Reuters dispatched an intriguing article from Beijing on August 18. It reported that articles in China's official media in recent months "have drawn parallels with the rampant graft in the People's Liberation Army and how a corrupt military contributed to China's defeat in the Sino-Japan War 120 years ago."

The year 2014 is the 120th anniversary of the First Sino-Japanese War. In China the war is known as the "War of Jiawu," while the Japanese call it "Nisshin Senso (the Japan-Qing War)." No matter what you call it, as Chinese official papers note, military corruption seems to have been a key reason for China's defeat by Meiji Japan in the last years of the Qing dynasty.

According to the Reuters article, an article from the official organ of the Central Party School reported that "In the late Qing dynasty .... the military (was) unbearably degenerate with lax discipline, superficial training, gambling, frequenting brothels, smoking opium and other wantonness running rampant."

The article also described ongoing corruption inside the PLA as follows: "For officers who pay bribes to be promoted, corruption is a way to make a return on their investment," and, "Examples of graft include leasing military land to private business, selling military license plates, illegally occupying PLA apartments or taking kickbacks when buying food or equipment."

"What worries some generals and other Chinese experts is," the article continues, "that the buying and selling of senior jobs - long an open secret in China - has led to those with talent being cast aside." "Do we want this historic tragedy to be repeated by our people's army?" a famous Major General commentator wrote in a popular paper in China.

Another famous retired Major General even stated that "If corruption is not excised we will be defeated before we even go into battle." What a coincidence!

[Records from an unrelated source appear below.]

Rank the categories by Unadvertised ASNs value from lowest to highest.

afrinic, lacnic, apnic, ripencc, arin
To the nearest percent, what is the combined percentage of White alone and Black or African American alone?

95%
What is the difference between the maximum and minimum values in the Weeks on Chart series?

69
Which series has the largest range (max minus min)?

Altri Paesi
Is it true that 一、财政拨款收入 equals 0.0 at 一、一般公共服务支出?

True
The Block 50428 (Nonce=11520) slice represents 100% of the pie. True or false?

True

That is exactly what happened to the Iraqi Armed Forces in Mosul on June 20, 2014, when the Iraqi soldiers slipped away and went home before they could confront the ISIS fighters, and consequently lost Iraq's second biggest city.

The Iraqi army, when U.S. combat troops left Iraq in 2011, was a fairly well-trained and disciplined all-Iraqi armed force of commanders and soldiers. The Americans had trained them for 8 years and equipped them with the latest U.S.-made weapons, munitions, tanks and transport vehicles. They were supposed to have easily defeated enemies like ISIS by 2014.

A primary cause for why Iraqi troops were so weak in Northern Iraq came from the actions of Nuri Al-Maliki, the former Prime Minister of Iraq. In concurrently holding the posts of Defense and Interior Minister in his second term after December 2010, he personally dominated Iraq's armed and security forces and eventually replaced dozens of talented non-Shia commanders with his favored friends and associates.

The end result was chronic corruption. What happened to the Iraqi military after 2011 is exactly the same as what happened in the Qing army, and is probably happening now in the PLA. If professional military posts are for sale and only the incapable are promoted to commanding positions, rank-and-file soldiers will hesitate to obey and die for the corrupt commanders on the battlefield.

What lessons can be learned from the above?

First of all, these examples show how vulnerable rapidly expanded but highly corrupt armed forces can be. Alienated soldiers under corrupt commanders will be undisciplined and in many cases have their own agenda and conduct independent activities. This was the case in the much less corrupt Japanese Imperial Army in Manchuria in the 1930s and 40s, and probably is the case inside the PLA.

Secondly, contrary to the first point, it should be also noted that China's recent nationwide anti-corruption campaign, a great experiment, may make a difference. If the clean up is successful, China may finally have a real professional military, multiplying its war-fighting capability. China may not be there yet but we should prepare ourselves for that eventuality.

Finally, underestimation is our greatest risk. The result of this experiment in the PLA will ultimately define the future of Japan's national security policy, the Japan-U.S. security arrangements and of Japan-China relations. Modern China is neither the Qing dynasty nor post-Saddam Iraq. Who knows? She may have the ability to change herself politically as well as militarily.